- Source document -
· · · · ·

Last Updated: Friday - 09/24/2010
Week of February 11, 2002
The call comes from within
But after that, community must nuture a vocation
By RENATO GANDIA WCR Staff Writer Edmonton
The vocation to the priesthood and religious life is both mysterious and mystical.
It is mysterious and mystical because one does not necessarily hear his or her name being called by God like one would hear from a microphone or a telephone.
The call comes from within, said Sulpician Father Lionel Gendron, rector of St. Joseph Seminary.
At some point a person has experienced this call to live the Gospel in a radical way, said Gendron.
That personal call from God is the germination of one's vocation. But this seed of call has to be looked after and nurtured. And this is the reason why there are seminaries and communities of formation for ordained ministry and religious consecrated life.
"God's call comes from within but it also comes from the community and from the Church," Gendron stressed.
The role of the Church when God calls someone is to more or less verify the authenticity of the call. This is where seminaries and formation houses enter.
In seminaries and houses of formation, persons who felt the call, journey together for the common purpose of discerning God's will.
Father Duaine Devereaux said, "Someone who comes to the seminary is not walking off the street."
"A person comes here because he feels he is called by God to serve the people as an ordained minister," said Devereaux, vice-rector of St. Augustine Seminary in Scarborough, Ont.
Before these men even apply to the seminary they have all been in contact with a bishop and or a diocesan vocation director, who has helped them explore that call for some time.
Gendron said, "It is important that the person journeys with the spiritual director and other members of the community."
"Through this journey, it is important to know if the person is becoming more and more aware of this call from God," Gendron said.
Devereaux said, "Sometimes a person is called to be in the seminary for a period of time for whatever reason, but as time goes on, the call to the priesthood becomes less strong."
"It's a very mysterious thing but it's a moment of grace in many ways," he said.
The one who is called is the principal agent of formation. But together with the community and the formation team, a person is helped to understand, appreciate and verify this call.
A person cannot simply say, "I felt the call of God so I should be ordained or I should be consecrated to the religious life." The Church needs to see the signs that really God is calling this person to this way of Christian witness.
That is why all throughout the formative years, formators are looking for outwards signs that point to the consistency of lifestyle expected of a priest or a religious.
For Gendron, "there is an important role given to the formators and the peers. It is important to know how they see the candidate."
"The way a seminarian lives his life within the community is crucial. The way he lives should mirror the way the Apostles lived with Jesus within in the community."
If it is only prayer then someone can go as a hermit someplace and then come back as a priest after some years.
If it is about academics only, one can go to the university and take the necessary degree.
Or if it is simply about pastoral life, one has to acquire pastoral skills and then be ordained.
Devereaux said what they look for in a seminarian in formation are signs of someone who seems to be reasonably at peace with things.

· · · · ·

- Given material -
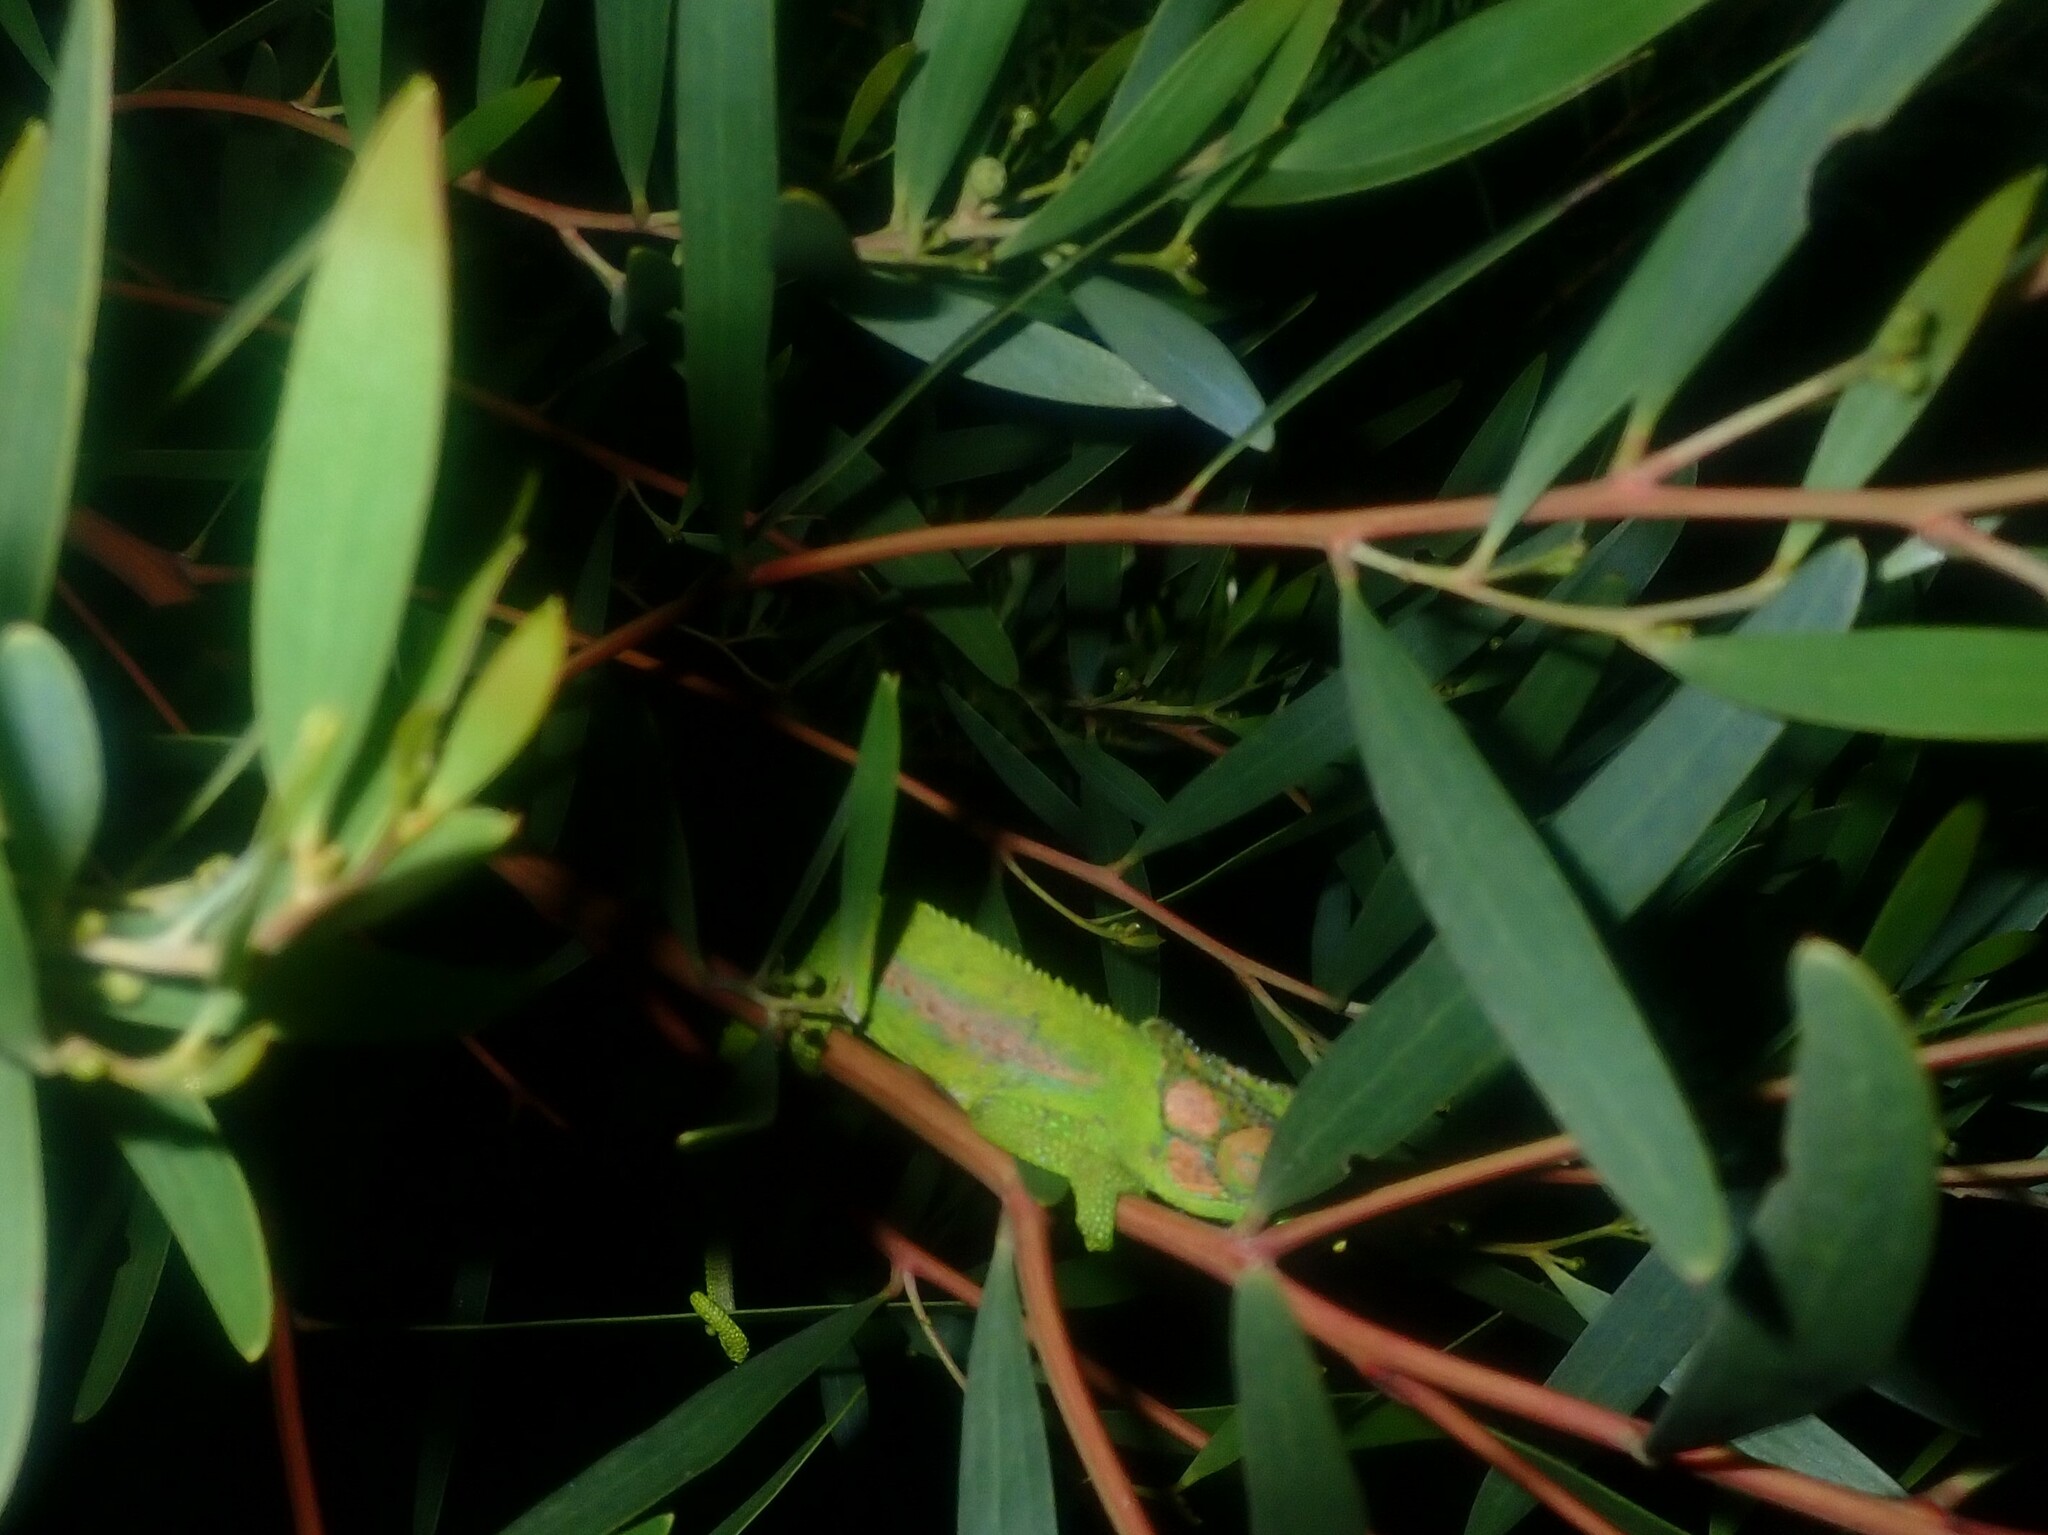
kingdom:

· · · · ·

- Instruction -
Can you write the next part of the article on religious vocations, picking up right after its final sentence? The data above has no connection to the article on religious vocations.

- Exercise response -
"We are looking at the consistency of lifestyle of someone who has the view in mind that someday he will be ordained a priest in the Church."
A person has to ask, "Am I becoming closer to God living this way?"
Sister Frances MacDougall, who is a member of the formation team at St. Joseph as the human formation director, said, "Sometimes, what we look for are signs that can be obstacles to vocation."
Responding to the call of God to be a priest or religious is a radical way of living the Gospel and there will be obstacles, MacDougall explained.
During the years of formation these obstacles have to be identified. They can be permanent or temporary and they manifest some signs of God's call. They are either hindrances or instrumental for the pursuit of holiness of one person.
"We're looking for openness. Openness to new experiences and openness to conversion."
"I really think in a vocation to priestly life, how people handle confidentiality is very significant," MacDougall said.
Wholesomeness of personality is another characteristic expected of priests and religious.
"We can have a whole variety of personalities that are all wholesome. But we're looking for signs that this person will relate in a healthy way with all sorts of persons he or she will meet in ministry," she said.
How the person's spirit harmonizes with other people and with the desire to spread the Gospel is crucial, said MacDougall, who in the past was involved with formation in her own community of Congregation of Notre Dame.
"In religious communities both for women and men, we're also trying to discern whether the person has what we call the charism or the gift of that particular community," she said.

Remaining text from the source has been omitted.